Gartner社が発表した、「2023年の戦略的テクノロジのトップ・トレンド」。
既に概要をチェックしたという人は、どの程度いらっしゃるでしょうか。
「Gartner IT Symposium|Xpo 2022」(10月31〜11月2日) において、ガートナージャパン株式会社は企業や組織にとって重要なインパクトを持つ「戦略的テクノロジのトップ・トレンド」の2023年版を発表しました。
しかし、筆者のようにIT業界の動向に疎い人にとっては、Gartner社が何をしている企業なのかすらわからないというレベルです。
そこで今回の記事では、Gartner社によるテクノロジ界隈の最新トレンドをレビューしつつ、今回は「スーパーアプリ」を取り上げていきたいと思います。
目次
「戦略的テクノロジのトップ・トレンドとは?」
「戦略的テクノロジのトップ・トレンド」とは、ITビジネスに関するリサーチ・コンサルティングサービスを提供するGartner社が、ビジネスリーダーたちに向けて発表している、「注目すべきIT業界のトレンド」ランキングです。

## 理解度チェック
**1)** 本文によると、今回の記事で取り上げるものは何か。
**2)** 本文のうち、「Gartner社が発表した、「2023年の戦略的テクノロジのトップ・トレンド」。」を含む語句で始まり「わからないというレベルです。」で終わる部分を、一字も変えずに引用せよ。
後に続く行は、この作業では使わない。

## データ抜粋

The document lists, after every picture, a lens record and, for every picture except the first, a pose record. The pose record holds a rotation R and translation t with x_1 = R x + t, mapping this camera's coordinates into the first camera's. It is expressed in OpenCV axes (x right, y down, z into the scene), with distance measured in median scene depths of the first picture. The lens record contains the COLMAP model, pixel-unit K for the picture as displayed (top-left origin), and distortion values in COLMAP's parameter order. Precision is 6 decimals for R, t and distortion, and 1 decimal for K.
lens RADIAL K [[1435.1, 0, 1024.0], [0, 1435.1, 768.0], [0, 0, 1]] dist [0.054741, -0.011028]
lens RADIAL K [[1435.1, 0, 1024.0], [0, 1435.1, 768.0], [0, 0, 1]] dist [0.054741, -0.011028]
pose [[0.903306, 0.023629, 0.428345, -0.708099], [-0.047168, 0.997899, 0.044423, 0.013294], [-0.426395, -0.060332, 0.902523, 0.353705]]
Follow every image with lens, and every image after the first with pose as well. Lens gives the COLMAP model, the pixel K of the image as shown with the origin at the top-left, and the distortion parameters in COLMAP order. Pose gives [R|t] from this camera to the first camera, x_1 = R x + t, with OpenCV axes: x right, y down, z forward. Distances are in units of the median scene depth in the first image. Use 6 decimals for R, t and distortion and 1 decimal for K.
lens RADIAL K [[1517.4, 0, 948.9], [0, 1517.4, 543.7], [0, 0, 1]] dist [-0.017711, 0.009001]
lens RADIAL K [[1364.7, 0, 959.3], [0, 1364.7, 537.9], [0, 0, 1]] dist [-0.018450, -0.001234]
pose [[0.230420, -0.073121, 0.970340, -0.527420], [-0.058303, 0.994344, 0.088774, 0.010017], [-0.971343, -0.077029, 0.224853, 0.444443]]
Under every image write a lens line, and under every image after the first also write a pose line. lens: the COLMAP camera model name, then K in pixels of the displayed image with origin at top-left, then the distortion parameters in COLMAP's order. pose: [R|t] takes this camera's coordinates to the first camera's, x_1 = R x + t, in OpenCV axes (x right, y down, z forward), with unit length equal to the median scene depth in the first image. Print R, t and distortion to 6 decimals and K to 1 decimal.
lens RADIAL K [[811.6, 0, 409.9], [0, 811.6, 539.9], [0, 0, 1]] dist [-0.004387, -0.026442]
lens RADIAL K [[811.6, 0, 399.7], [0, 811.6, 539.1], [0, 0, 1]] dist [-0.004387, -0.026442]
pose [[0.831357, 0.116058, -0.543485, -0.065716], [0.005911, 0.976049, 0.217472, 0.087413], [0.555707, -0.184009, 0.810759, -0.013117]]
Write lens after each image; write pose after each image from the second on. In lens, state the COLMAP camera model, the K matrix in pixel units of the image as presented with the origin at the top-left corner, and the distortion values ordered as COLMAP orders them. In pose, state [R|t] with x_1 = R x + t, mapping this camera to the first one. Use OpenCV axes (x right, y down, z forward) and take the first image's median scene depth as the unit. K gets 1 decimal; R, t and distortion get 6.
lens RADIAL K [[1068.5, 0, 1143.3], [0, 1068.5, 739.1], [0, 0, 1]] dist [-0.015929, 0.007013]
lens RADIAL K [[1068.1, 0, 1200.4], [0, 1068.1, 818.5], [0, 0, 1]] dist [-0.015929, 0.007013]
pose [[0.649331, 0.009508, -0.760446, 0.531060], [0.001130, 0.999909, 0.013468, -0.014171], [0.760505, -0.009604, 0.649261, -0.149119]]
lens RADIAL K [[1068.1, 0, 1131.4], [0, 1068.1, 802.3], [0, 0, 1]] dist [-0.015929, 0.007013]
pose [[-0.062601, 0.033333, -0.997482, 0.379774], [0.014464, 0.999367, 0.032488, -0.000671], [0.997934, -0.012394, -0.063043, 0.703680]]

## 解答
**1)** 「スーパーアプリ」

**2)**
Gartner社が発表した、「2023年の戦略的テクノロジのトップ・トレンド」。
既に概要をチェックしたという人は、どの程度いらっしゃるでしょうか。
「Gartner IT Symposium|Xpo 2022」(10月31〜11月2日) において、ガートナージャパン株式会社は企業や組織にとって重要なインパクトを持つ「戦略的テクノロジのトップ・トレンド」の2023年版を発表しました。
しかし、筆者のようにIT業界の動向に疎い人にとっては、Gartner社が何をしている企業なのかすらわからないというレベルです。